Fired VA Head David Shulkin Issues a Dire Warning on His Way Out the Door
Donald Trump did the inevitable Wednesday night and dismissed embattled Veteran Affairs Secretary David Shulkin. The former Obama official has been replaced by the president's personal physician, Admiral Ronny Jackson, who has no qualifiable leadership experience and raised millions of eyebrows last year after publicly proclaiming that Trump was “in excellent health.” But Shulkin refused to go quietly, warning the country that the chaos in the White House could harm veterans for years to come.
In an op-ed for the New York Times published hours after his firing, Shulkin cited his various accomplishments during his tenure as the head of VA, including reducing veteran unemployment from 10.2 percent to 3.5 percent and cutting wait times for health care services. He also issued a blistering rebuke to the wave of free-market cheerleaders who have swept into the federal government since Trump’s election.
Describing the warring factions within the VA under Trump, Shulkin wrote:
It seems that these successes within the department have intensified the ambitions of people who want to put V.A. health care in the hands of the private sector. I believe differences in philosophy deserve robust debate, and solutions should be determined based on the merits of the arguments. The advocates within the administration for privatizing V.A. health services, however, reject this approach. They saw me as an obstacle to privatization who had to be removed.
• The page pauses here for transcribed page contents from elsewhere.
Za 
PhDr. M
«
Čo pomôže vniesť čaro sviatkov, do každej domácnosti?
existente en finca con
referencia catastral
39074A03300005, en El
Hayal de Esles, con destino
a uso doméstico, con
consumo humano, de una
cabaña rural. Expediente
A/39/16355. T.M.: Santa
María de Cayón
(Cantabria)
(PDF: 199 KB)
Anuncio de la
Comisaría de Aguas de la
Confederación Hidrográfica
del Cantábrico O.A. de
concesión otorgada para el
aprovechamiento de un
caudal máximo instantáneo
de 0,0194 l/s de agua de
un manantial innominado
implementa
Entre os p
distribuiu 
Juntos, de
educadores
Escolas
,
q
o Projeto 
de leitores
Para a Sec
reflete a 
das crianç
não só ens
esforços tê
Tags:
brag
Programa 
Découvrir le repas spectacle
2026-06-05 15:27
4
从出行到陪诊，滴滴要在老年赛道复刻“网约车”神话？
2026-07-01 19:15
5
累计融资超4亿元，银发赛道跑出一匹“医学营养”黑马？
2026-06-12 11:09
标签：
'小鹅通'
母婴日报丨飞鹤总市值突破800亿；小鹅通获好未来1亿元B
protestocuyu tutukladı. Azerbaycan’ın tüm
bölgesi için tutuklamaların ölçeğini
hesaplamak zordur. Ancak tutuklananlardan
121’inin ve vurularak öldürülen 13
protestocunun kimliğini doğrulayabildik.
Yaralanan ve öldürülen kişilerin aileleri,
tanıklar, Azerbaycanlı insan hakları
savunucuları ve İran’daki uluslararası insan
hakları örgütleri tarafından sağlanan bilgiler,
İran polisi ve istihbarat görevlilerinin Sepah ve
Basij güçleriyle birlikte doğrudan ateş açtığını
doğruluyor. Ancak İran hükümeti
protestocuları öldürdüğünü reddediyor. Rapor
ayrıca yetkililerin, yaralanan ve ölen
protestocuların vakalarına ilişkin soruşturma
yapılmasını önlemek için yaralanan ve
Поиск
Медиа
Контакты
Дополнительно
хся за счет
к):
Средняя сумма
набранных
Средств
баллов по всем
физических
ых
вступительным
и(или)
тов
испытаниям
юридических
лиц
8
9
That is because I am convinced that privatization is a political issue aimed at rewarding select people and companies with profits, even if it undermines care for veterans.
Shulkin, who strongly opposes privatization efforts, warns that the VA “has become entangled in a brutal power struggle, with some political appointees choosing to promote their agendas instead of what’s best for veterans.” Privatization proponents, who want to shut down VA hospitals and hand the task of caring for veterans over to the private sector, fail to grasp “the number and complexity of patients that would come from closing or downsizing VA hospitals and clinics, particularly when it involves the mental health needs of people scarred by the horrors of war.”
Shulkin was one of the few remaining government officials who believe it is their respsonibility to help people, not businesses. His departure is worrisome to all of us who feel the same.